My favorite “welcome to Brooklyn” moment would have to be the tickle I get when the subway I’m riding exits Manhattan via bridge, not tunnel.  A mere $2.25 (the fare for a single subway ride in NYC) will buy you the world’s best view of Gotham, the Statue of Liberty and Brooklyn.  As I was exploring, I couldn't help but notice all of the fall foliage, Halloween decorations and stunning brownstones.  Ever since I was a kid, I've been longing to find a neighborhood that resembled the one in the Cosby show: wide stoops with five or six steps leading up to a gorgeous pre -war building, tree-lined streets, etc.  Sure, there are plenty of charming residential edifices like these in Manhattan, but for some reason, Brooklyn has a slight edge.  I was thrilled to have happened upon a glorious cheese/charcuterie/gourmet foods shop called "Brooklyn Larder."  I must have spent thirty minutes perusing this amazing store that was stocked full of goodies that I had not seen since I was in Paris.  I bought a package of "One Girl" cookies, fleur de sel ( French sea salt) caramel lolli-pops and a bag of Zapp's Potato Chips (you rarely see this brand outside of the dirty South).     
Finally, as my wrist watch struck 7pm, I entered The Vanderbilt.  The restaurant/lounge's space was dressed with unfinished farm wood, milky white granite counter tops, exposed brick walls, an open-kitchen adorned with stark white subway tile, dim recessed lighting, and a separate room designated for private gatherings.  With all of the venues in Manhattan, I wondered how The Vanderbilt would attract jaded Gothamites.  Would folks be willing to cross the bridges and tunnels?  I was curious to find out.

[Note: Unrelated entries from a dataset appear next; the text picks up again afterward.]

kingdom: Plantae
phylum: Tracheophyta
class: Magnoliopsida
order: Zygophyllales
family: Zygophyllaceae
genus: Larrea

Black Cherry Rickey (vodka, black cherry syrup, lime, soda)

Gougeres stuffed with whipped chicken-liver mousse

And when it comes to predicting The Vanderbilt's future?  With more space than most places in Manhattan, a kitchen run by Michelin-star-recipient Saul Bolton, cheaper food and drink prices, and a fifteen-minute subway ride from the city, The Vanderbilt definitely has the potential to draw in crowds from every corner of NYC's five boroughs.  I can't wait to return!